WORK REQUIRED →
Update the entries below by replacing every instance of "catalogue / barcode" with "catalog / barcode", leaving all other text unchanged.

Saved data entries:
+===+
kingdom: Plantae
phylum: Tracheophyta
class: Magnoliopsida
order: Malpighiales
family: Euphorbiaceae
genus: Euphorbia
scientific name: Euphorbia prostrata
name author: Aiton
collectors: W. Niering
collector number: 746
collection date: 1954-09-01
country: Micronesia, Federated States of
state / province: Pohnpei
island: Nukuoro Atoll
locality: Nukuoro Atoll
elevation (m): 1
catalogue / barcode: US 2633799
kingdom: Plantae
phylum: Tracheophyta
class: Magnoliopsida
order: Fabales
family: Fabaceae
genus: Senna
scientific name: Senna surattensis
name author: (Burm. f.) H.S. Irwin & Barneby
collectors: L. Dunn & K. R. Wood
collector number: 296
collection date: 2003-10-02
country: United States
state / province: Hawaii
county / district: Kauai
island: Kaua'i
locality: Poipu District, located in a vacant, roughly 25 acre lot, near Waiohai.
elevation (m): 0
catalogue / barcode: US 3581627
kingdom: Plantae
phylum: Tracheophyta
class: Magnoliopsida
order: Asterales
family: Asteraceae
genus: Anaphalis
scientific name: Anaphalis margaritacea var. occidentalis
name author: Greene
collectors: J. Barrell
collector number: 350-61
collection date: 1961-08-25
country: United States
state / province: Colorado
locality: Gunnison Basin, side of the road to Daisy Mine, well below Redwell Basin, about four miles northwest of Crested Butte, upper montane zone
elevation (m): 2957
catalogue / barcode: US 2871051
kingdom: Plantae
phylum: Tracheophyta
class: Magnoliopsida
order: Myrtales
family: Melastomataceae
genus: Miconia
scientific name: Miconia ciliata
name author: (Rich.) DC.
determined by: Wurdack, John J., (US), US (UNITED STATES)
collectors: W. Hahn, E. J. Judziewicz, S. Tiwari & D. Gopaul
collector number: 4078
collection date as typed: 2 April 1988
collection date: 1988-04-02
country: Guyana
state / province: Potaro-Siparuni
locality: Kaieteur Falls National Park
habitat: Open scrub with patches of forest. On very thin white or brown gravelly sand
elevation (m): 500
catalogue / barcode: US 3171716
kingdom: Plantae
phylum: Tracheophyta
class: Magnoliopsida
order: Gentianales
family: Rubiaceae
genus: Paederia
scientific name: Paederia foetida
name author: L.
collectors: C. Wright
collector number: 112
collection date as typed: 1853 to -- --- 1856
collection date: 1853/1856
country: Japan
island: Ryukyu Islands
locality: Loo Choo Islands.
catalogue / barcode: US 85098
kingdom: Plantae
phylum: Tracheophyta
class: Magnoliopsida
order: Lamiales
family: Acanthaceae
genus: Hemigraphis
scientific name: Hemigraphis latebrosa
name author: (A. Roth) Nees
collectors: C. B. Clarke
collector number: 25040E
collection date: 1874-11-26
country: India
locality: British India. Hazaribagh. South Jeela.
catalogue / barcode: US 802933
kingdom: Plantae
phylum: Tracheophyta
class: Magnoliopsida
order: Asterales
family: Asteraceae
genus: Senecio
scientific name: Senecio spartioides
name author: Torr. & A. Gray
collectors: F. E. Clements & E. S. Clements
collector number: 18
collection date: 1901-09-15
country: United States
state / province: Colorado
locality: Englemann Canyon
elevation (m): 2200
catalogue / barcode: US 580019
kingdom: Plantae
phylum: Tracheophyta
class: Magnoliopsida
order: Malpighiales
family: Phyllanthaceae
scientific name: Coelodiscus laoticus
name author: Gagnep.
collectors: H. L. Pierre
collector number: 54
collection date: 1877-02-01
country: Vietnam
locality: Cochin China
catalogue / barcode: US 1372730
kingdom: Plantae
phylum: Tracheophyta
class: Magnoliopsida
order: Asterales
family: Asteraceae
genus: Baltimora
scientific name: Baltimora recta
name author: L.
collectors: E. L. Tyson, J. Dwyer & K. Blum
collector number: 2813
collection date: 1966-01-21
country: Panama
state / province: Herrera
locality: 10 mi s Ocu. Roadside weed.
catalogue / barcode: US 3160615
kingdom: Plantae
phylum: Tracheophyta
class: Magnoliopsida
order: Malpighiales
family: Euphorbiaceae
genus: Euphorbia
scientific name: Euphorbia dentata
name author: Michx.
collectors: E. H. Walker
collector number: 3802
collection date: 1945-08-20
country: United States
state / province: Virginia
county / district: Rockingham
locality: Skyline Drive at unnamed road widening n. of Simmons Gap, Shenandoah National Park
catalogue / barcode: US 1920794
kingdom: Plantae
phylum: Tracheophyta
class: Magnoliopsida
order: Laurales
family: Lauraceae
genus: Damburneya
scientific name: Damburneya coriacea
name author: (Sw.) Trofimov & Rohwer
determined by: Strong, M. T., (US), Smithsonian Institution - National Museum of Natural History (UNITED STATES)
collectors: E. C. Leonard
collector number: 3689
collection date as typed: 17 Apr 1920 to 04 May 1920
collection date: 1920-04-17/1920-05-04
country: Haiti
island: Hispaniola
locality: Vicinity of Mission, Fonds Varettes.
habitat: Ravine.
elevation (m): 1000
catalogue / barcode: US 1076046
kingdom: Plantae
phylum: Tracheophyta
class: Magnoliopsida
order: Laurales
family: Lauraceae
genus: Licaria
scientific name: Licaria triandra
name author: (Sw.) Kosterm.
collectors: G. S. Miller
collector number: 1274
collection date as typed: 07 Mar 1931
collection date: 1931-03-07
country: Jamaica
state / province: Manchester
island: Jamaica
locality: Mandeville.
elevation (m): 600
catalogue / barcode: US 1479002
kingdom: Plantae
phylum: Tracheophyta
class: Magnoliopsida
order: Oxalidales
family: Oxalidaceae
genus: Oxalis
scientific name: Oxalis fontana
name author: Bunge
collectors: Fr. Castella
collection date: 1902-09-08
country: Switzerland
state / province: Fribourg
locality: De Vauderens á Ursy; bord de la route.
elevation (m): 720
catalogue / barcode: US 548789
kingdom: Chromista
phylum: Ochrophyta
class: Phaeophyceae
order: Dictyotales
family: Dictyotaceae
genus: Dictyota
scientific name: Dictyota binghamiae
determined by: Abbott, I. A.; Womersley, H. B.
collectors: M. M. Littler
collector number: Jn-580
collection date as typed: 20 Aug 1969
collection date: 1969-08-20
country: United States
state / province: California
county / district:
+===+
REPLY →
kingdom: Plantae
phylum: Tracheophyta
class: Magnoliopsida
order: Malpighiales
family: Euphorbiaceae
genus: Euphorbia
scientific name: Euphorbia prostrata
name author: Aiton
collectors: W. Niering
collector number: 746
collection date: 1954-09-01
country: Micronesia, Federated States of
state / province: Pohnpei
island: Nukuoro Atoll
locality: Nukuoro Atoll
elevation (m): 1
catalog / barcode: US 2633799
kingdom: Plantae
phylum: Tracheophyta
class: Magnoliopsida
order: Fabales
family: Fabaceae
genus: Senna
scientific name: Senna surattensis
name author: (Burm. f.) H.S. Irwin & Barneby
collectors: L. Dunn & K. R. Wood
collector number: 296
collection date: 2003-10-02
country: United States
state / province: Hawaii
county / district: Kauai
island: Kaua'i
locality: Poipu District, located in a vacant, roughly 25 acre lot, near Waiohai.
elevation (m): 0
catalog / barcode: US 3581627
kingdom: Plantae
phylum: Tracheophyta
class: Magnoliopsida
order: Asterales
family: Asteraceae
genus: Anaphalis
scientific name: Anaphalis margaritacea var. occidentalis
name author: Greene
collectors: J. Barrell
collector number: 350-61
collection date: 1961-08-25
country: United States
state / province: Colorado
locality: Gunnison Basin, side of the road to Daisy Mine, well below Redwell Basin, about four miles northwest of Crested Butte, upper montane zone
elevation (m): 2957
catalog / barcode: US 2871051
kingdom: Plantae
phylum: Tracheophyta
class: Magnoliopsida
order: Myrtales
family: Melastomataceae
genus: Miconia
scientific name: Miconia ciliata
name author: (Rich.) DC.
determined by: Wurdack, John J., (US), US (UNITED STATES)
collectors: W. Hahn, E. J. Judziewicz, S. Tiwari & D. Gopaul
collector number: 4078
collection date as typed: 2 April 1988
collection date: 1988-04-02
country: Guyana
state / province: Potaro-Siparuni
locality: Kaieteur Falls National Park
habitat: Open scrub with patches of forest. On very thin white or brown gravelly sand
elevation (m): 500
catalog / barcode: US 3171716
kingdom: Plantae
phylum: Tracheophyta
class: Magnoliopsida
order: Gentianales
family: Rubiaceae
genus: Paederia
scientific name: Paederia foetida
name author: L.
collectors: C. Wright
collector number: 112
collection date as typed: 1853 to -- --- 1856
collection date: 1853/1856
country: Japan
island: Ryukyu Islands
locality: Loo Choo Islands.
catalog / barcode: US 85098
kingdom: Plantae
phylum: Tracheophyta
class: Magnoliopsida
order: Lamiales
family: Acanthaceae
genus: Hemigraphis
scientific name: Hemigraphis latebrosa
name author: (A. Roth) Nees
collectors: C. B. Clarke
collector number: 25040E
collection date: 1874-11-26
country: India
locality: British India. Hazaribagh. South Jeela.
catalog / barcode: US 802933
kingdom: Plantae
phylum: Tracheophyta
class: Magnoliopsida
order: Asterales
family: Asteraceae
genus: Senecio
scientific name: Senecio spartioides
name author: Torr. & A. Gray
collectors: F. E. Clements & E. S. Clements
collector number: 18
collection date: 1901-09-15
country: United States
state / province: Colorado
locality: Englemann Canyon
elevation (m): 2200
catalog / barcode: US 580019
kingdom: Plantae
phylum: Tracheophyta
class: Magnoliopsida
order: Malpighiales
family: Phyllanthaceae
scientific name: Coelodiscus laoticus
name author: Gagnep.
collectors: H. L. Pierre
collector number: 54
collection date: 1877-02-01
country: Vietnam
locality: Cochin China
catalog / barcode: US 1372730
kingdom: Plantae
phylum: Tracheophyta
class: Magnoliopsida
order: Asterales
family: Asteraceae
genus: Baltimora
scientific name: Baltimora recta
name author: L.
collectors: E. L. Tyson, J. Dwyer & K. Blum
collector number: 2813
collection date: 1966-01-21
country: Panama
state / province: Herrera
locality: 10 mi s Ocu. Roadside weed.
catalog / barcode: US 3160615
kingdom: Plantae
phylum: Tracheophyta
class: Magnoliopsida
order: Malpighiales
family: Euphorbiaceae
genus: Euphorbia
scientific name: Euphorbia dentata
name author: Michx.
collectors: E. H. Walker
collector number: 3802
collection date: 1945-08-20
country: United States
state / province: Virginia
county / district: Rockingham
locality: Skyline Drive at unnamed road widening n. of Simmons Gap, Shenandoah National Park
catalog / barcode: US 1920794
kingdom: Plantae
phylum: Tracheophyta
class: Magnoliopsida
order: Laurales
family: Lauraceae
genus: Damburneya
scientific name: Damburneya coriacea
name author: (Sw.) Trofimov & Rohwer
determined by: Strong, M. T., (US), Smithsonian Institution - National Museum of Natural History (UNITED STATES)
collectors: E. C. Leonard
collector number: 3689
collection date as typed: 17 Apr 1920 to 04 May 1920
collection date: 1920-04-17/1920-05-04
country: Haiti
island: Hispaniola
locality: Vicinity of Mission, Fonds Varettes.
habitat: Ravine.
elevation (m): 1000
catalog / barcode: US 1076046
kingdom: Plantae
phylum: Tracheophyta
class: Magnoliopsida
order: Laurales
family: Lauraceae
genus: Licaria
scientific name: Licaria triandra
name author: (Sw.) Kosterm.
collectors: G. S. Miller
collector number: 1274
collection date as typed: 07 Mar 1931
collection date: 1931-03-07
country: Jamaica
state / province: Manchester
island: Jamaica
locality: Mandeville.
elevation (m): 600
catalog / barcode: US 1479002
kingdom: Plantae
phylum: Tracheophyta
class: Magnoliopsida
order: Oxalidales
family: Oxalidaceae
genus: Oxalis
scientific name: Oxalis fontana
name author: Bunge
collectors: Fr. Castella
collection date: 1902-09-08
country: Switzerland
state / province: Fribourg
locality: De Vauderens á Ursy; bord de la route.
elevation (m): 720
catalog / barcode: US 548789
kingdom: Chromista
phylum: Ochrophyta
class: Phaeophyceae
order: Dictyotales
family: Dictyotaceae
genus: Dictyota
scientific name: Dictyota binghamiae
determined by: Abbott, I. A.; Womersley, H. B.
collectors: M. M. Littler
collector number: Jn-580
collection date as typed: 20 Aug 1969
collection date: 1969-08-20
country: United States
state / province: California
county / district:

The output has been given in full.